**TASK TO CARRY OUT:**
Reproduce without changes the lines in the rows below that run from the line containing "Neem contact met ons op" through the line containing "Geschlecht *", both included.
[GIVEN DATA Boundary: Start]
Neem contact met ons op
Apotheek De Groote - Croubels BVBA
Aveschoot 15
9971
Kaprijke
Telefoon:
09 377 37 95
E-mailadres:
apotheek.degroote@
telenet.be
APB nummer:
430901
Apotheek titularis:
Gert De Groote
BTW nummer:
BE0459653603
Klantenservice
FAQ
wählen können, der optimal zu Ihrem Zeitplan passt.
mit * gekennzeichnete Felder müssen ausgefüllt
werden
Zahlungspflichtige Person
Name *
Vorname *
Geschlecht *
[GIVEN DATA Boundary: End]
[GIVEN DATA Boundary: Start]
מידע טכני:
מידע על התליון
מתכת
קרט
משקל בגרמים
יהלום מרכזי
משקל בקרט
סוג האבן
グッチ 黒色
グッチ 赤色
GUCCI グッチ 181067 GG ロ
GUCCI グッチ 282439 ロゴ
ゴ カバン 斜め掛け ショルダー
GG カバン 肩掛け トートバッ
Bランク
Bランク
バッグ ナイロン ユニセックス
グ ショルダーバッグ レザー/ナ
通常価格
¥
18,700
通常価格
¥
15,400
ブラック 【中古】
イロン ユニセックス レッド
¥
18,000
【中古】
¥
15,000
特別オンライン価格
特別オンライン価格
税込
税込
[GIVEN DATA Boundary: End]
[GIVEN DATA Boundary: Start]
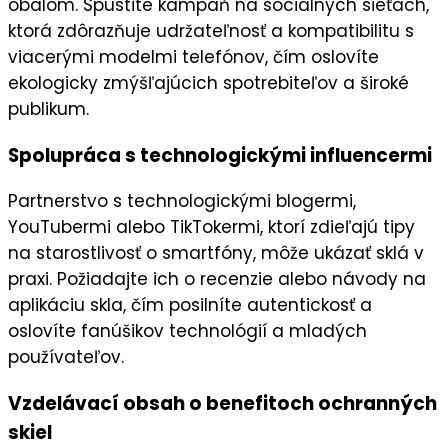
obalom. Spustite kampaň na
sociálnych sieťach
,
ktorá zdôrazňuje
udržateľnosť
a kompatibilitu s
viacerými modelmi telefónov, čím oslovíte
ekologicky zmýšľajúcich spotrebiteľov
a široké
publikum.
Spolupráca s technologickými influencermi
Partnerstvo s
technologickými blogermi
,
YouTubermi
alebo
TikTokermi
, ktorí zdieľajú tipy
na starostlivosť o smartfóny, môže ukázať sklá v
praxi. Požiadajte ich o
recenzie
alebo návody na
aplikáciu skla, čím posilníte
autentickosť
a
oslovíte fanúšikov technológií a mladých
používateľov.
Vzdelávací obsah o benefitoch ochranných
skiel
[GIVEN DATA Boundary: End]
**RESULT FOR THIS EXERCISE:**
Neem contact met ons op
Apotheek De Groote - Croubels BVBA
Aveschoot 15
9971
Kaprijke
Telefoon:
09 377 37 95
E-mailadres:
apotheek.degroote@
telenet.be
APB nummer:
430901
Apotheek titularis:
Gert De Groote
BTW nummer:
BE0459653603
Klantenservice
FAQ
wählen können, der optimal zu Ihrem Zeitplan passt.
mit * gekennzeichnete Felder müssen ausgefüllt
werden
Zahlungspflichtige Person
Name *
Vorname *
Geschlecht *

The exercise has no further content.